An exciting discovery, of national importance – that’s the verdict from a University of Hull academic on the latest archaeological survey of Petuaria – the Roman name for the East Yorkshire town, Brough.
A geophysical survey using ground penetrating radar (GPR) at the town has detected the outline of a series of previously undiscovered buildings and streets.
The discovery was part of a project called “Petuaria ReVisited” in Brough – known as Petuaria in Roman times. Petuaria is thought to be the tribal centre of the Parisi, the people who lived in Roman East Yorkshire.
Lead Archaeologist of the “Petuaria ReVisited” project, Dr Peter Halkon, Senior Lecturer in Archaeology, University of Hull, said:
“Although Roman activity has been known on the site for many years, especially through small scale excavation since the 1930s, with discoveries including a Roman fort and walled enclosure, and more recent developer funded digs, this is the first time anything like a true plan of the town and its buildings has been found.
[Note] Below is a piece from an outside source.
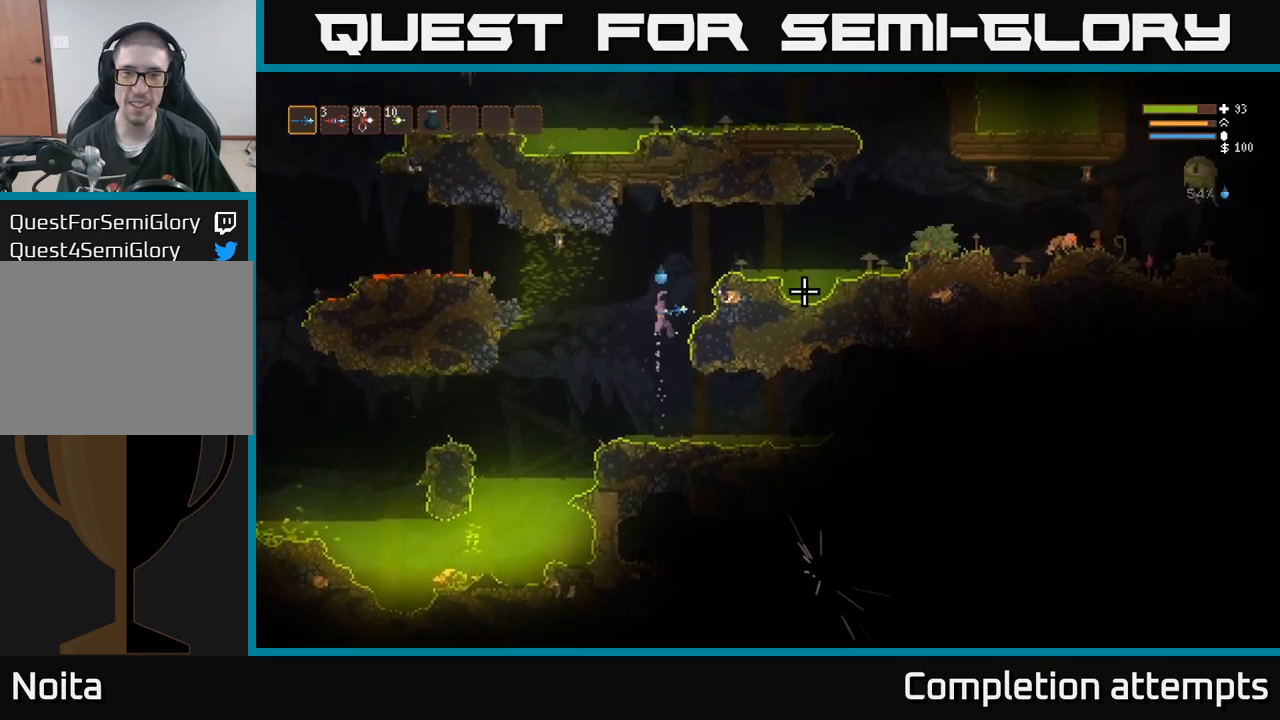
{"dt_ms": 500, "buttons": [], "left_stick": "left", "right_stick": "right", "events": [[383, "R2", "down"], [383, "left_stick", "left"], [400, "L2", "up"], [483, "R2", "up"]]}
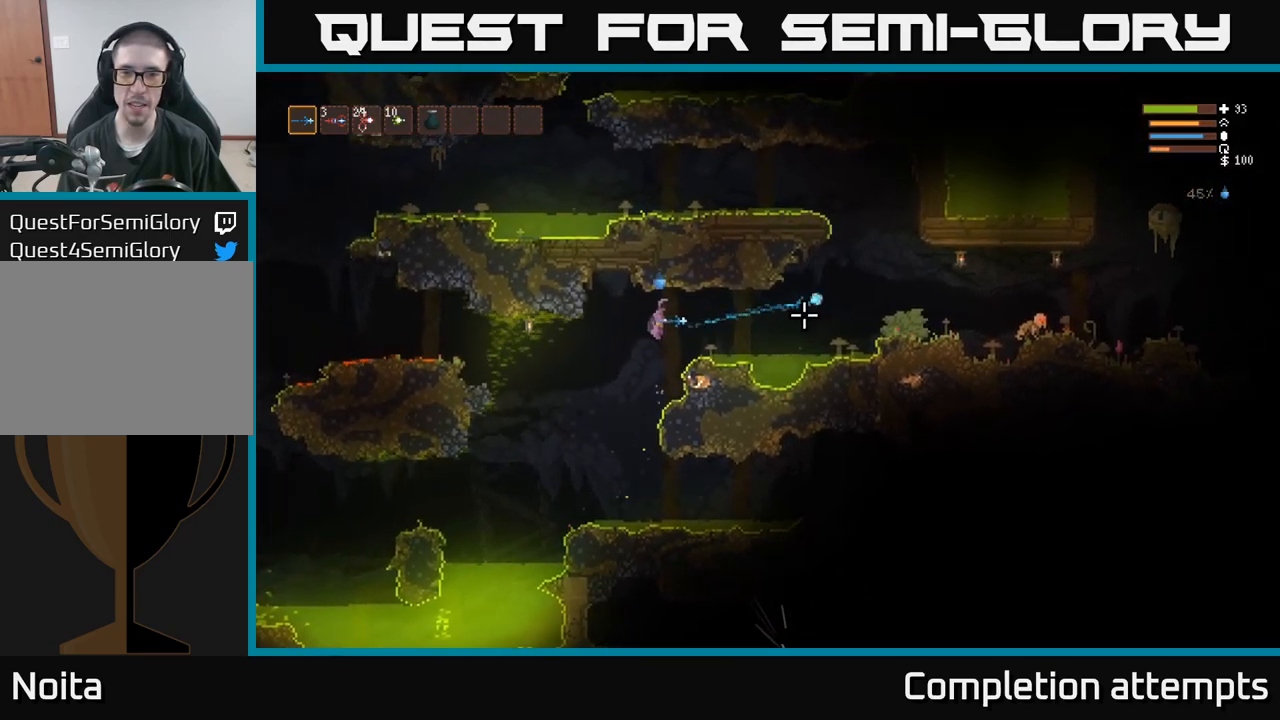
{"dt_ms": 500, "buttons": [], "left_stick": "left", "right_stick": "right", "events": [[17, "left_stick", "center"], [300, "L2", "down"], [317, "left_stick", "right"], [417, "R2", "down"], [433, "L2", "up"], [433, "left_stick", "left"], [483, "R2", "up"]]}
This new work has focused on the Burrs Playing field at the centre of the modern town.
“This is an exciting discovery of national significance. The GPR results are amazing, revealing some imposing Roman buildings and many other structures. Although much work is needed to thoroughly understand the survey results, what we have seen already will change our opinion of this site completely and provide important new evidence to our understanding of Roman Britain.”
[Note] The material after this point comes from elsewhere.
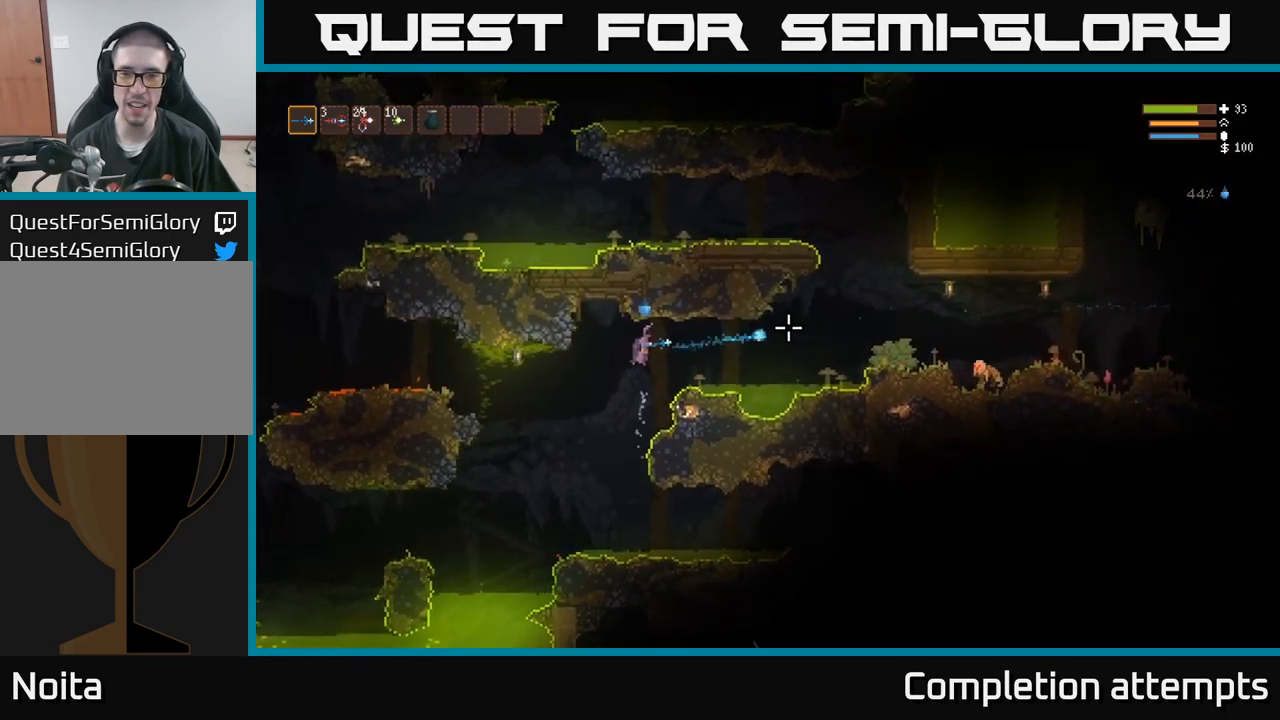
{"dt_ms": 500, "buttons": ["R2"], "left_stick": "center", "right_stick": "right", "events": [[33, "left_stick", "center"], [317, "L2", "down"], [333, "left_stick", "right"], [467, "L2", "up"], [483, "left_stick", "center"], [500, "R2", "down"]]}
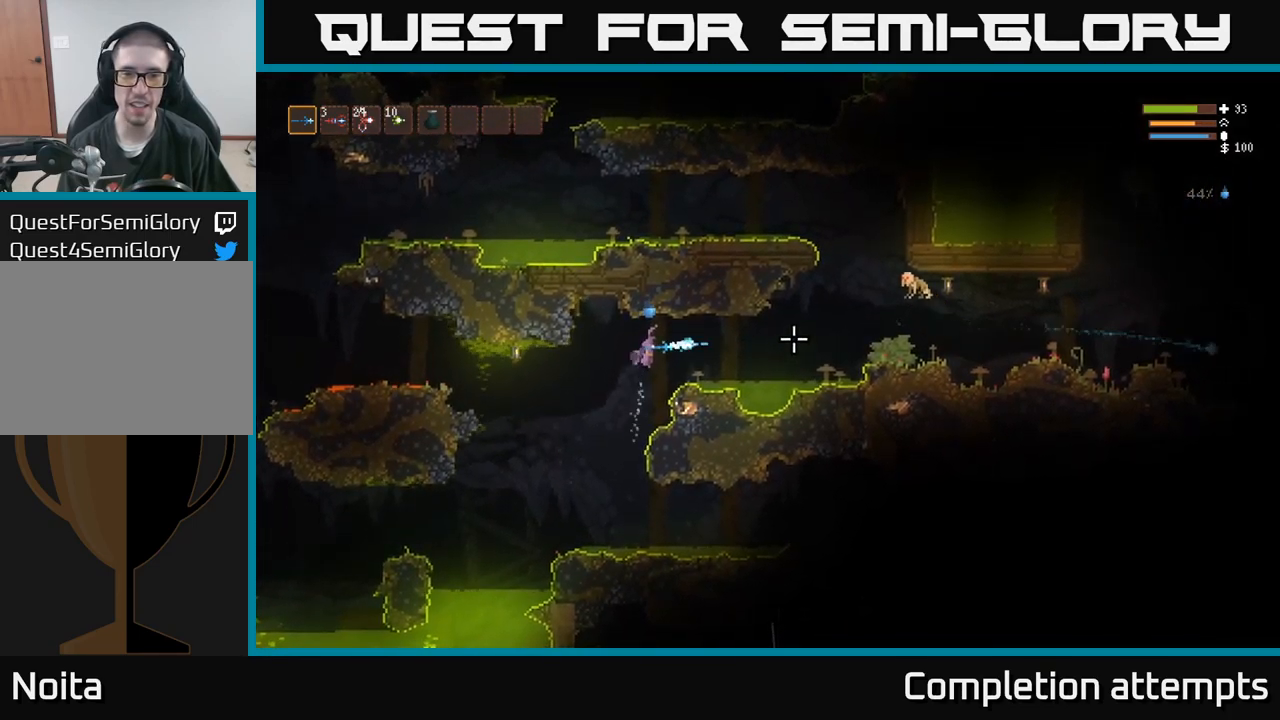
{"dt_ms": 500, "buttons": ["L2"], "left_stick": "right", "right_stick": "right", "events": [[83, "R2", "up"], [183, "left_stick", "left"], [333, "left_stick", "center"], [383, "L2", "down"], [433, "left_stick", "right"]]}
Penetrating to a depth of around 2 metres, the GPR survey by David Staveley, a computer programmer, part-time Geophysicist and author of Snuffler, freeware geophysics software, showed the whole development of the core of the Roman site. Scanning down from the markings of the modern football pitch, through rubble deposits, the changing outlines of Roman stone built structures were revealed.
These include the later Roman wall and ditches, a large building around a courtyard and many smaller buildings along a regular street pattern.